St. Petersburg Times Online: Opinion

Weather | Sports | Forums | Comics | Classifieds | Calendar | Movies

A Times Editorial

Tallahassee's fanatics

House members irresponsibly rejected federal funds that would have paid for programs to improve Floridians' health and protect the environment.

© St. Petersburg Times, published January 17, 2003


It has been falsely reported that the Republican leaders of the Florida House of Representatives are conservatives. They're not conservatives. They're fanatics.

This is some of what they did the other day:

They turned down a $1-million federal grant, the first installment on a five-year, $5-million program, for a public awareness campaign to educate Florida women on the risks of heart disease, stroke and breast cancer.
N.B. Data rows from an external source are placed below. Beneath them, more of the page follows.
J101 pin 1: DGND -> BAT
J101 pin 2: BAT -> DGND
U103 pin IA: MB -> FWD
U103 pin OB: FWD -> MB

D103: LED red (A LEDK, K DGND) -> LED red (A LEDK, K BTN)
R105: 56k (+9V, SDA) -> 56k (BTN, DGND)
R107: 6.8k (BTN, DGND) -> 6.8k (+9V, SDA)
They rejected $764,000 in federal money to help clean up underground storage tanks that may be leaking poison into your drinking water.
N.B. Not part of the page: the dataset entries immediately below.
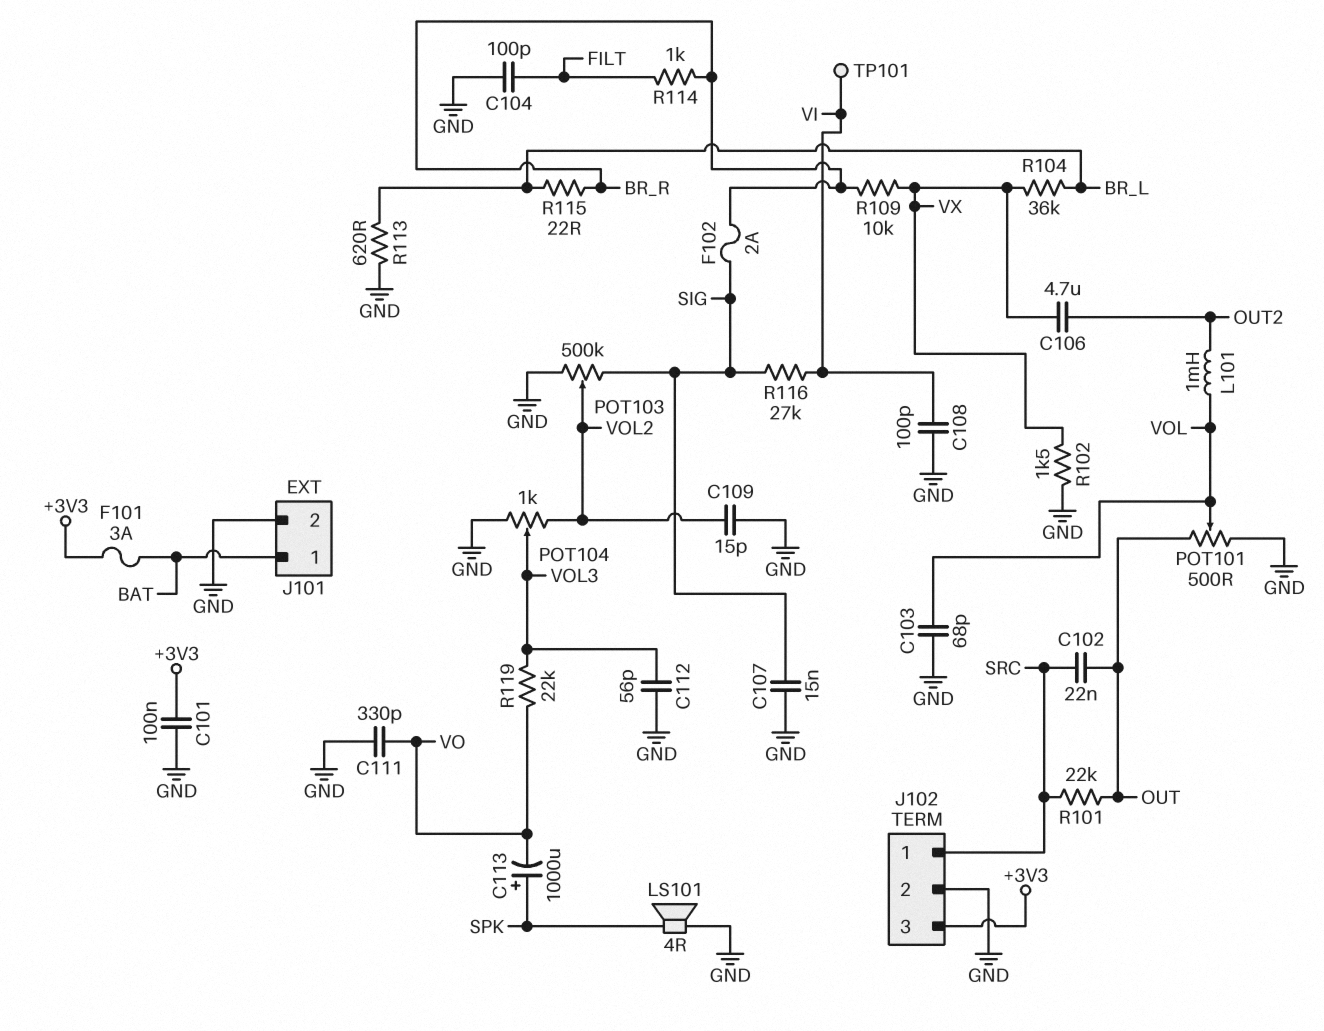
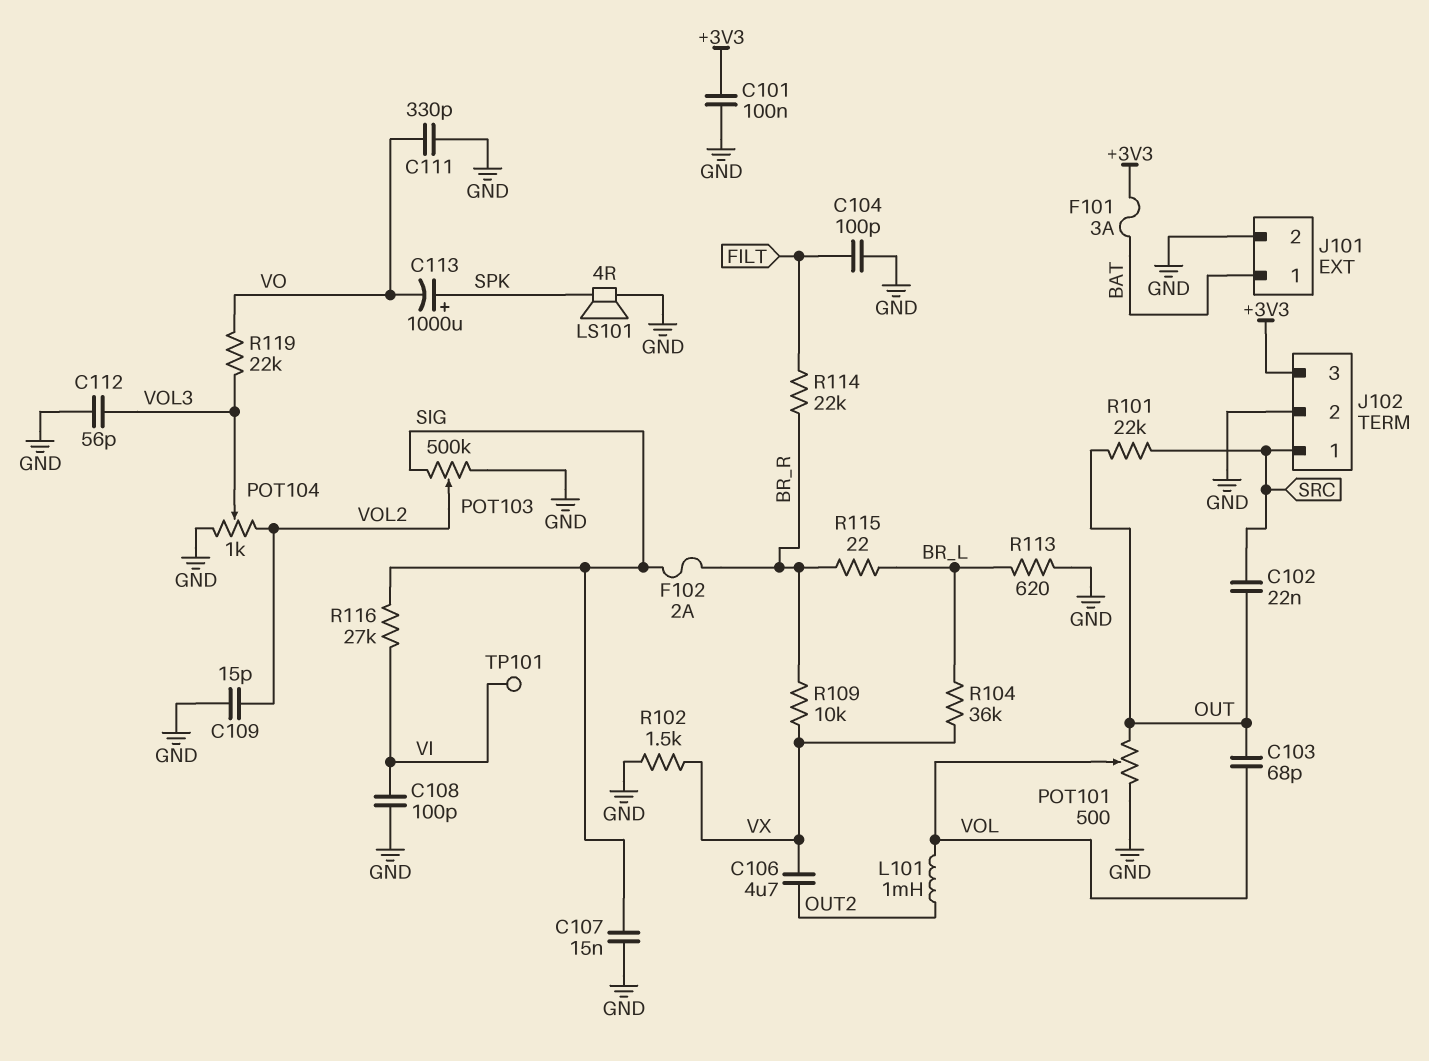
C103: 68pF (GND, VOL) -> 68pF (OUT, VOL)
R114: 1k (BR_R, FILT) -> 22k (BR_R, FILT)

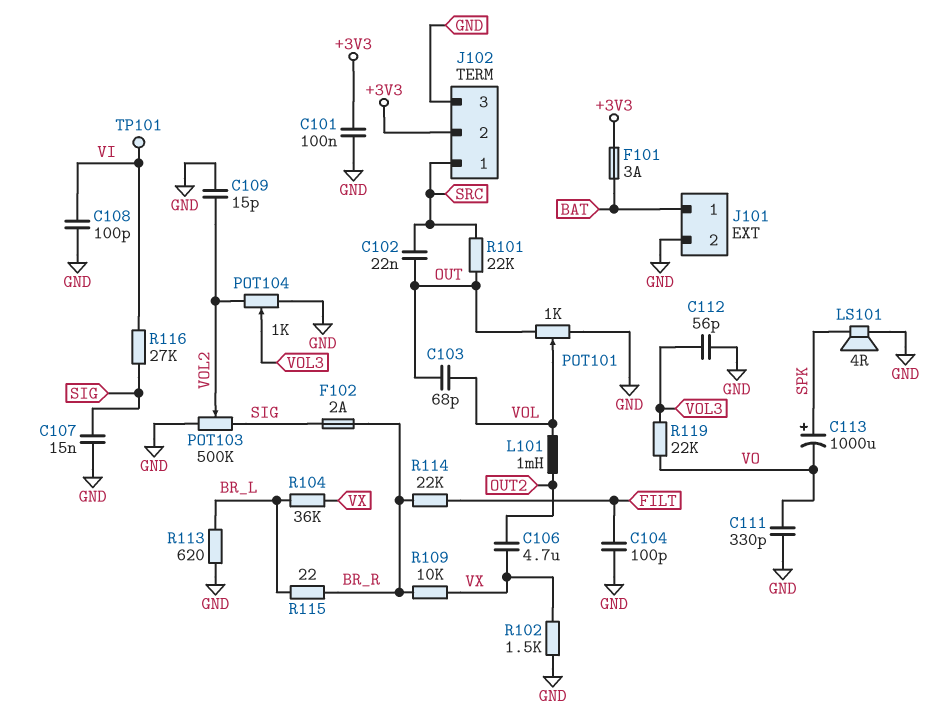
J102 pin 2: GND -> +3V3
J102 pin 3: +3V3 -> GND
POT101: 500 (GND, OUT, wiper VOL) -> 1k (GND, OUT, wiper VOL)

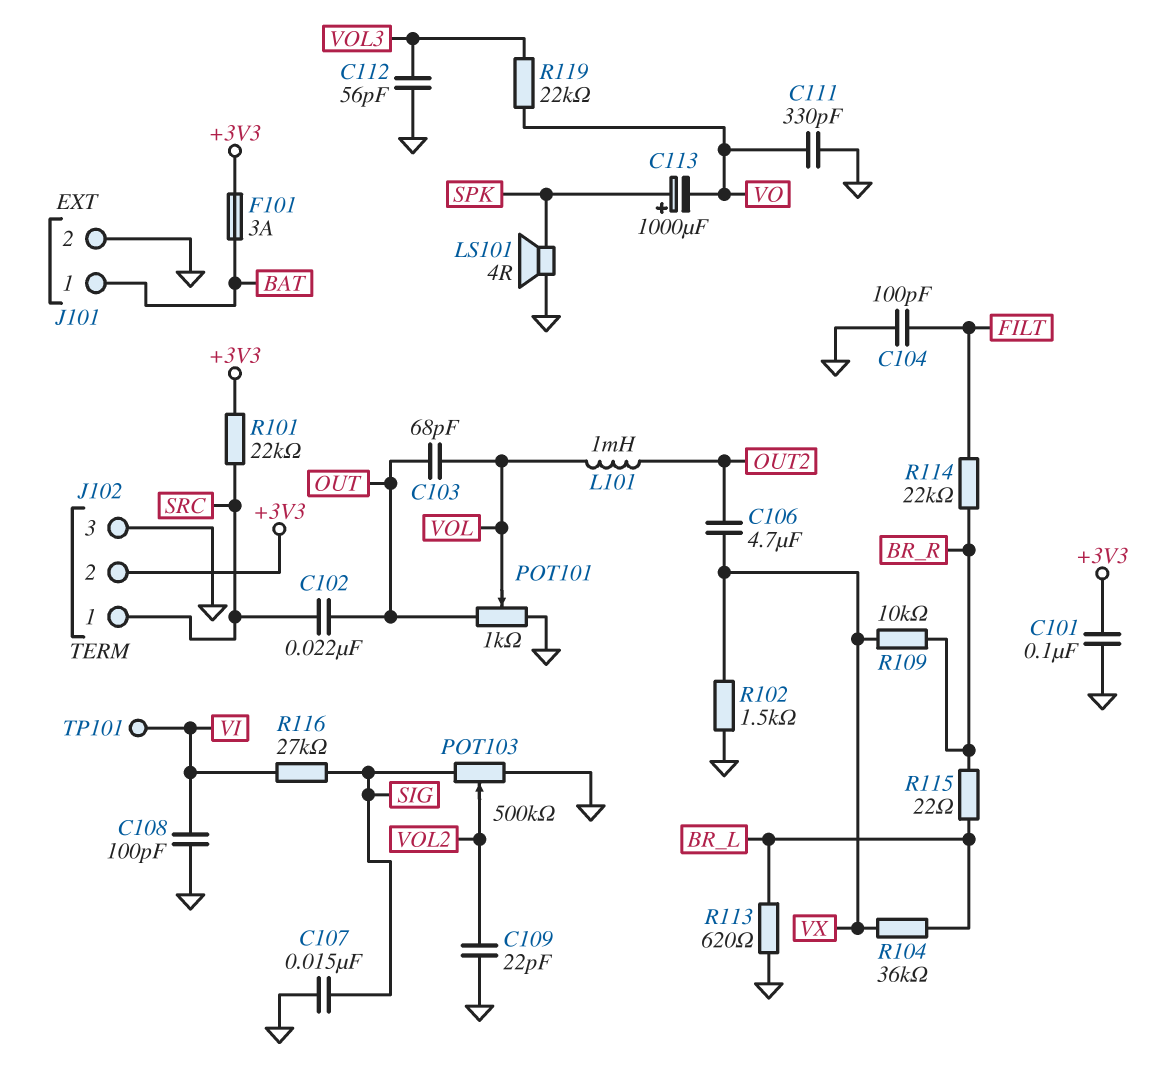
C109: 15pF (GND, VOL2) -> 22pF (GND, VOL2)
F102: 2A (BR_R, SIG) -> none
POT104: 1k (GND, VOL2, wiper VOL3) -> none
R101: 22k (OUT, SRC) -> 22k (+3V3, SRC)

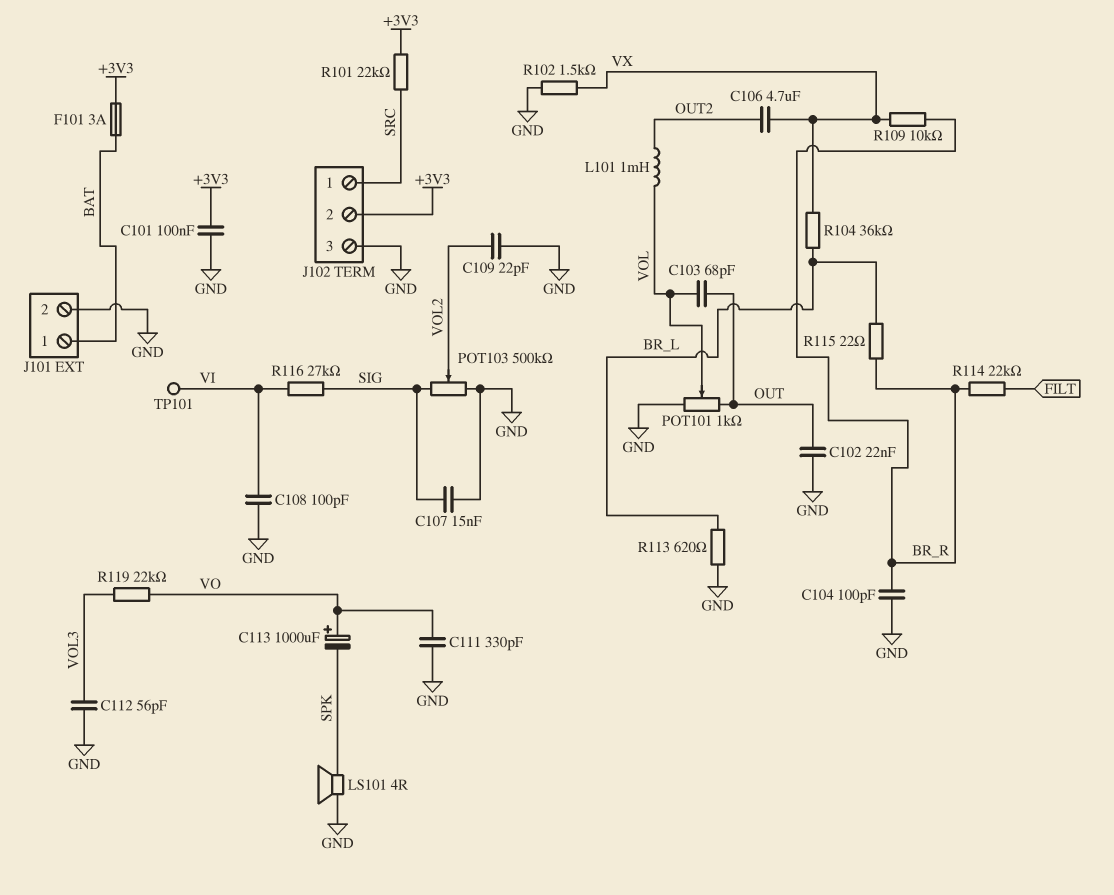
C102: 22nF (OUT, SRC) -> 22nF (GND, OUT)
C104: 100pF (FILT, GND) -> 100pF (BR_R, GND)
C113: 1000uF (plus SPK, minus VO) -> 1000uF (plus VO, minus SPK)

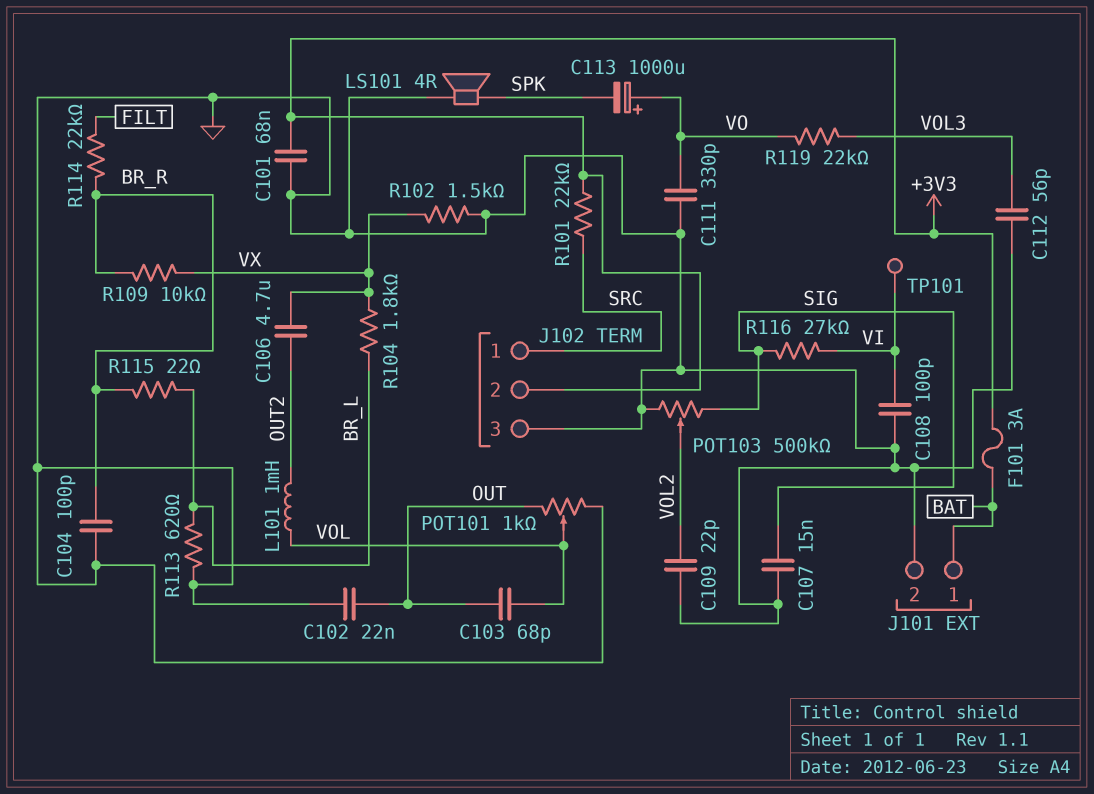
C101: 100nF (+3V3, GND) -> 68nF (+3V3, GND)
R104: 36k (BR_L, VX) -> 1.8k (BR_L, VX)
They said no to spending $16,543 to distribute federal surplus food to women and children who are nutritionally at risk. President Bush's agencies were giving money free of strings to brother Jeb Bush's state, money for which Florida had competed against other states.

And having won it, Florida said no. Let other states have the money, which will happen unless the committee reconsiders its folly when it meets again next month.
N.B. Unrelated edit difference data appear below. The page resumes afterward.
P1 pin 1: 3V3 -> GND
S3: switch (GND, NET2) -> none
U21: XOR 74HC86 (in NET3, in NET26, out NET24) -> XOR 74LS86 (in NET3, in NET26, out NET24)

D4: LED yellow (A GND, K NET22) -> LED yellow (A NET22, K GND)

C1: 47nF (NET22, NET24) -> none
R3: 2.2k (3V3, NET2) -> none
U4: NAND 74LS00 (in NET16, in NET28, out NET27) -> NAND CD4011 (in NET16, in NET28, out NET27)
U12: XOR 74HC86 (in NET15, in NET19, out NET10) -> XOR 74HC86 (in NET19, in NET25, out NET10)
The fanatics, exercising their veto through a joint committee that's empowered to approve mid-year budget changes, professed to be unconvinced that agencies would spend the money wisely. The real reason, at best, is their colossal ignorance of the budget process. House Appropriations Chairman Bruce Kyle, a third-termer from Fort Myers, had never even served on a budget committee before being named to head one.

At worst, House Speaker Johnnie Byrd may have been using Kyle to send messages: to state agencies, and to the Senate, of worse things to come. It's worth noting that Senate President Jim King, a moderate, pragmatic Republican, just happened to be the prime sponsor of the women's health program that got the ax.

To her credit, Rep. Sandra Murman, R-Tampa, broke with the House line when it came to voting on that program. But Reps. Gus Bilirakis, R-Palm Harbor, and Leslie Waters, R-Seminole, followed it slavishly. Their seats would be better off vacant than put to such grotesque misuse.